• _PROVIDED PASSAGE_

***

University of Queensland Professor of Politics and Public Policy, Katherine Gelber, argues that “when industry and political figures from outside academia enter into partnerships with universities, they must do so in a manner that preserves academic freedom”. Gelber defines academic freedom as the protection of university activities central to the creation and dissemination of knowledge, including the freedom to choose course content, research areas and the nature of academic debates.

The Ramsay Centre and the Robert Menzies Institute represent recent examples of wealthy entities attempting to impose their political ideology on higher education through donated funds. Importantly, however, both projects were highly publicised. They are therefore subject to criticism and open discourse from students and staff about how they, as external entities, may undermine the independence of the respective institutions they hope to influence.

As a result, the Ramsay Centre failed to establish partnerships with USyd and ANU, while its partnerships with UOW, UQ and ACU are ostensibly contingent on the maintenance of the universities’ academic freedom. At UniMelb, public concerns may halt the progress of the Robert Menzies Institute, or at the very least will go a long way to protecting the university’s academic freedom.

***

• _PROVIDED DATA_
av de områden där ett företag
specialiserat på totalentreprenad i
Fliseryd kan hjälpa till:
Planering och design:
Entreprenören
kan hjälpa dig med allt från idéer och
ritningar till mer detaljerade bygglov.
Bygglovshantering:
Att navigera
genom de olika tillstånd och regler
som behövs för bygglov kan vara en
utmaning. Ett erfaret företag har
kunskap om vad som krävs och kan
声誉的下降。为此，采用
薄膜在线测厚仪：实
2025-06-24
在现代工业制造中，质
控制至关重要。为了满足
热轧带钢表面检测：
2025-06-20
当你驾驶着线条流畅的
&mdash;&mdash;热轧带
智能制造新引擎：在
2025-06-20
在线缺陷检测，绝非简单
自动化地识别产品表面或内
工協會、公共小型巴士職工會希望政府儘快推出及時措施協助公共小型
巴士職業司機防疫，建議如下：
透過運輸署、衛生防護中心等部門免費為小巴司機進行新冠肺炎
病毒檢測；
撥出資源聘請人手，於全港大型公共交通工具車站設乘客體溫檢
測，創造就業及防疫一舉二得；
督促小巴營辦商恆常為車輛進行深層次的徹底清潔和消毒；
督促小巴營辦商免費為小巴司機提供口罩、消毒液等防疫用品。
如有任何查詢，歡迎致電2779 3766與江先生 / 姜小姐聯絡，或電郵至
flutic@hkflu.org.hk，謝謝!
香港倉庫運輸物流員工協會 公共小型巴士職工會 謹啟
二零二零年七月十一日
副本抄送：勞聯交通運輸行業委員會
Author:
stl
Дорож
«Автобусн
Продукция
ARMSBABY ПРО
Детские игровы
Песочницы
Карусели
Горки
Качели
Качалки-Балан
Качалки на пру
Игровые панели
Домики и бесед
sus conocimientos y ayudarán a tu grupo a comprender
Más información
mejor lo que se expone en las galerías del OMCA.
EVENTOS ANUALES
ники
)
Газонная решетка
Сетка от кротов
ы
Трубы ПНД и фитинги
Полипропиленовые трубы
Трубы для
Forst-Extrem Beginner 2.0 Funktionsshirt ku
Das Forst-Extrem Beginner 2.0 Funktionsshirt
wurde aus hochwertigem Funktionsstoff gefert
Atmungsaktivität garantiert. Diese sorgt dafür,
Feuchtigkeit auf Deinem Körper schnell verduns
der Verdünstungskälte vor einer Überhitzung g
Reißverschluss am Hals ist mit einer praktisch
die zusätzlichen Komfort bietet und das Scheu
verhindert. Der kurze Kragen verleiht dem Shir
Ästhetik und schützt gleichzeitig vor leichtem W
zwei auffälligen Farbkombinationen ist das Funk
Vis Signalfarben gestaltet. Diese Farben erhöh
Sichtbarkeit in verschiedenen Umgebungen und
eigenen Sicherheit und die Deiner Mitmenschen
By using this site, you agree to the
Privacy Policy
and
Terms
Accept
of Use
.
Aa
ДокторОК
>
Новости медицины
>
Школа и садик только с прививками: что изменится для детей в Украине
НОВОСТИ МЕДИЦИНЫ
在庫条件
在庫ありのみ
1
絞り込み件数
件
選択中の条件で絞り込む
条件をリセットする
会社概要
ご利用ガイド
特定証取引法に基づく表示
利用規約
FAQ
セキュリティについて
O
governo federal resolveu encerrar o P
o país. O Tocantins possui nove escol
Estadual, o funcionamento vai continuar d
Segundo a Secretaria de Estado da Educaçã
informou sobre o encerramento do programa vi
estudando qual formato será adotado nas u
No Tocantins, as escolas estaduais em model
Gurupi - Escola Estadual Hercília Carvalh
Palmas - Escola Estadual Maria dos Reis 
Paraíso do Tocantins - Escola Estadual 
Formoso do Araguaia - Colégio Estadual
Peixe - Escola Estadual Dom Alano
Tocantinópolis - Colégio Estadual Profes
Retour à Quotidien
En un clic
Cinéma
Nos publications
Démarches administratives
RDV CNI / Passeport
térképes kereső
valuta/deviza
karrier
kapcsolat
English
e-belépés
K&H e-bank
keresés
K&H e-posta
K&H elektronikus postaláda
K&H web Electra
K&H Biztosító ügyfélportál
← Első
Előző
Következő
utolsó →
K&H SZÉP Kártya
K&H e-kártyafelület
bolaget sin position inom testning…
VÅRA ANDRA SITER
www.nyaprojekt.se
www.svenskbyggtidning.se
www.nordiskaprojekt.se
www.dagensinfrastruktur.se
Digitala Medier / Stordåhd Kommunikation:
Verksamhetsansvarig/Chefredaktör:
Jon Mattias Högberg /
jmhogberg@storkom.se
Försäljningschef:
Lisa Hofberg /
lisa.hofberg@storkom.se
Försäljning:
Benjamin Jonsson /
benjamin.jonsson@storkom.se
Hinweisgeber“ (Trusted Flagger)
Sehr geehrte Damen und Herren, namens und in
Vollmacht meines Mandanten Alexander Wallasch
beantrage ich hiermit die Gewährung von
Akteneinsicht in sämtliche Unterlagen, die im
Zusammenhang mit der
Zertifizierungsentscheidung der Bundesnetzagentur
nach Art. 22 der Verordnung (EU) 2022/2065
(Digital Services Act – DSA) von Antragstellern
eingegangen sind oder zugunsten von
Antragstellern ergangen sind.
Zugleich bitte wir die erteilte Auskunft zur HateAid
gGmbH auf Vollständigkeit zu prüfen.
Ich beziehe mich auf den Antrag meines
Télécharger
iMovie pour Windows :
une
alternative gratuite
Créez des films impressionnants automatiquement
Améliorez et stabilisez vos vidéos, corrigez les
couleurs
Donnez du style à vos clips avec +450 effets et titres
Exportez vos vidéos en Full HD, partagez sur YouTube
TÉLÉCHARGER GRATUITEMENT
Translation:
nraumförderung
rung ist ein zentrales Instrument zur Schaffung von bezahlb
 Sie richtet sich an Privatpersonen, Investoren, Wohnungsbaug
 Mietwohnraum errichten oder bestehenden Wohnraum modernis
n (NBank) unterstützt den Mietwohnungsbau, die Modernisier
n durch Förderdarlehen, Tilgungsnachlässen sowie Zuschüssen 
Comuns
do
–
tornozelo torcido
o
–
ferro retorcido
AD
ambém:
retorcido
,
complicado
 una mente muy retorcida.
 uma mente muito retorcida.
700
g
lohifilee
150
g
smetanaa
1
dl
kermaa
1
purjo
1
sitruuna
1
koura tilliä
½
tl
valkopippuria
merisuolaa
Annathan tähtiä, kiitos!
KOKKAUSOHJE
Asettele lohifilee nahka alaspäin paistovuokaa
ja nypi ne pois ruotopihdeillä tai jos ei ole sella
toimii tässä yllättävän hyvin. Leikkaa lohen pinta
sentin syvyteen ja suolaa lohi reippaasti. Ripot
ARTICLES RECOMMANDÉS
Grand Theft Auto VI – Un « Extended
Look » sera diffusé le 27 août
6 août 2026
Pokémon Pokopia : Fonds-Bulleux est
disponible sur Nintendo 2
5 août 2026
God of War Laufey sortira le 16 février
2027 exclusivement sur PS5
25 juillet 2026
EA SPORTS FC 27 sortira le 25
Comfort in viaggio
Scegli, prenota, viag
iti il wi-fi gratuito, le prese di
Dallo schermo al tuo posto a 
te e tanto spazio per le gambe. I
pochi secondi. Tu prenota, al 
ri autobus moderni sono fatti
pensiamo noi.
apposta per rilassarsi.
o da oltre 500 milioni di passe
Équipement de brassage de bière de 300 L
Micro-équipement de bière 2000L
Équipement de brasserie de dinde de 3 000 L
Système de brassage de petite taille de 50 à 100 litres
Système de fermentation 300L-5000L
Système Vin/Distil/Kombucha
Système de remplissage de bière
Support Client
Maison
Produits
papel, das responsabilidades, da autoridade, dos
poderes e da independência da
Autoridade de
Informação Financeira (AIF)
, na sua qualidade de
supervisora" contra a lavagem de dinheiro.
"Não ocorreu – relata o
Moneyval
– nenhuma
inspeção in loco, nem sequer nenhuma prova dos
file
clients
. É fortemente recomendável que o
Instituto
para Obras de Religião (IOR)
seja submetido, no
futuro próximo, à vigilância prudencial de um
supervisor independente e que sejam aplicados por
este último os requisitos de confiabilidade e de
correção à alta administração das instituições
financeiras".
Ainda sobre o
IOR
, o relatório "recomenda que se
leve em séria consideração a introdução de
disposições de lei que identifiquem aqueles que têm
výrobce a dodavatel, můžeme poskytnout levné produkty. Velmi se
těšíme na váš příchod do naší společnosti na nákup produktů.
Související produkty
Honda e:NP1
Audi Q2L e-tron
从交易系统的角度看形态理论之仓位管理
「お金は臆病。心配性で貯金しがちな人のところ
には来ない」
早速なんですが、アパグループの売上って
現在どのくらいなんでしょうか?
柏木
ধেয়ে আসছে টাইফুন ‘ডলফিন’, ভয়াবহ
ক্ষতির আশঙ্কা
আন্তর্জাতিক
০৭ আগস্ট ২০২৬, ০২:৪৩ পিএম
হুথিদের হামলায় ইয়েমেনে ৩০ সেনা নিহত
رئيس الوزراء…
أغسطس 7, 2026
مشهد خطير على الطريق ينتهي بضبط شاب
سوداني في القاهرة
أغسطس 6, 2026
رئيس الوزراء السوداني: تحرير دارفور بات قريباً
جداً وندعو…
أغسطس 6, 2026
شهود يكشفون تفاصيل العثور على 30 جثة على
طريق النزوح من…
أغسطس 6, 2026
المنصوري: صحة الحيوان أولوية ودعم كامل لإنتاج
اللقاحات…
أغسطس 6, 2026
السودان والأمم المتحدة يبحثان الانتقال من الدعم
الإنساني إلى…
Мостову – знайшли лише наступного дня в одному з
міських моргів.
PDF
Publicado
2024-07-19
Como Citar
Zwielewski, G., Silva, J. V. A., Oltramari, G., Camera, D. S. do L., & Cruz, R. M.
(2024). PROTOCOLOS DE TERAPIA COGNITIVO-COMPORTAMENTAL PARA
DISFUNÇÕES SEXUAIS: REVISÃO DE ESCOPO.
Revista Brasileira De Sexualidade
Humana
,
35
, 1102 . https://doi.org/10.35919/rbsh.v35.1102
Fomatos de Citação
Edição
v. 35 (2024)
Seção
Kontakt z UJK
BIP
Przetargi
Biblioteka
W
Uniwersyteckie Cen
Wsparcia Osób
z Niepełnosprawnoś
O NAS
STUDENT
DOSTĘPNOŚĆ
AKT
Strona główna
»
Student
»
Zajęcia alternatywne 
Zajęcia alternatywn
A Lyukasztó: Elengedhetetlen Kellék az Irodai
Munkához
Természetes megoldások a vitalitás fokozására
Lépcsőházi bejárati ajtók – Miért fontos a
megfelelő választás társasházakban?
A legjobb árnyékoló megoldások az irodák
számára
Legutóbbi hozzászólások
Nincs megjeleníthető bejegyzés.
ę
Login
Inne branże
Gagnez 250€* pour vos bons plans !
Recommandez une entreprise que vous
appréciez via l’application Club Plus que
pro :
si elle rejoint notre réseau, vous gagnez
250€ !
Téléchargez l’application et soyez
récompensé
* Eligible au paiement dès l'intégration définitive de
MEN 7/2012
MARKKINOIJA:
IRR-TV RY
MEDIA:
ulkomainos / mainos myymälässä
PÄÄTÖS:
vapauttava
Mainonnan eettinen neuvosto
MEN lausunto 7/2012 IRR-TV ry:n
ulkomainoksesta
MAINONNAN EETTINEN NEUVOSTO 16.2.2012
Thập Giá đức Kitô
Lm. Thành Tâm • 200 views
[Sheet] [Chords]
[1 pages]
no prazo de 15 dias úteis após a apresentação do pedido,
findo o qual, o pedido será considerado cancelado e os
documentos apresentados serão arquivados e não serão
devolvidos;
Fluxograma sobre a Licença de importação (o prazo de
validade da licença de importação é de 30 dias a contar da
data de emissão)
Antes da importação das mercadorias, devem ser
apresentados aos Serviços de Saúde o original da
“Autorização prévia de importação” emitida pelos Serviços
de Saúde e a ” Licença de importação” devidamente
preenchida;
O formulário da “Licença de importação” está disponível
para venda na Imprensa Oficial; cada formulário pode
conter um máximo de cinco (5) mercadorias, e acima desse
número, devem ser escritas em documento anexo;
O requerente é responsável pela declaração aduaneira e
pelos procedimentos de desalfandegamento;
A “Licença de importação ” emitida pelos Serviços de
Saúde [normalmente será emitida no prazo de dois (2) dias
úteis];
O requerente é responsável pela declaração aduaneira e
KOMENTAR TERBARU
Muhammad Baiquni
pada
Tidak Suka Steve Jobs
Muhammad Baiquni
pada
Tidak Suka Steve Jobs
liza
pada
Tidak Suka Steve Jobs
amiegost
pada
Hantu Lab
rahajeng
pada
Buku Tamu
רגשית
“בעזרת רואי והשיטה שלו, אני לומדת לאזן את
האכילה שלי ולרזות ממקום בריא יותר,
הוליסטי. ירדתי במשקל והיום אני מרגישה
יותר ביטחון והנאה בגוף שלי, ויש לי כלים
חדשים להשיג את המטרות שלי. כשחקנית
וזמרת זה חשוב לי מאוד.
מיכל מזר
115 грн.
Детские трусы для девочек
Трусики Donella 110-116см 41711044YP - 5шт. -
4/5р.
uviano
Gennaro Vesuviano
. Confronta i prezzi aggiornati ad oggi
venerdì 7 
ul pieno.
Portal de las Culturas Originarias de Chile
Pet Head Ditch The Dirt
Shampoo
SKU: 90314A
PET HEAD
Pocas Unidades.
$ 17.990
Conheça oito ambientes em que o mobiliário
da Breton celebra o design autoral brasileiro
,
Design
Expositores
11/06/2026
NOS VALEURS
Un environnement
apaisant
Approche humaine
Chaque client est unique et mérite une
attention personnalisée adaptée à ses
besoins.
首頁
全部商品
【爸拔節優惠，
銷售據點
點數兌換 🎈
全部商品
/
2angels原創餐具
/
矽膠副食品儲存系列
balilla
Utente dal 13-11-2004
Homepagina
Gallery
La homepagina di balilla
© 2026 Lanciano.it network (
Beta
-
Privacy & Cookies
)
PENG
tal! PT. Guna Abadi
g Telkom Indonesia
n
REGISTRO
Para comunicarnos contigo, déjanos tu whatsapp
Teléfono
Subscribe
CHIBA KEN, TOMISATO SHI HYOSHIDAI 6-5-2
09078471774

***

• _ACTIVITY A_
Render this sentence from the passage on academic freedom in Spanish: "Importantly, however, both projects were highly publicised."
• _ACTIVITY B_
Reproduce part of the passage on academic freedom word for word, beginning at the words "As a result, the" and stopping after the words "university’s academic freedom.".
Work only from the passage on academic freedom when responding.

• _TASK RESPONSE A_
Sin embargo, cabe destacar que ambos proyectos recibieron una amplia publicidad.

• _TASK RESPONSE B_
As a result, the Ramsay Centre failed to establish partnerships with USyd and ANU, while its partnerships with UOW, UQ and ACU are ostensibly contingent on the maintenance of the universities’ academic freedom. At UniMelb, public concerns may halt the progress of the Robert Menzies Institute, or at the very least will go a long way to protecting the university’s academic freedom.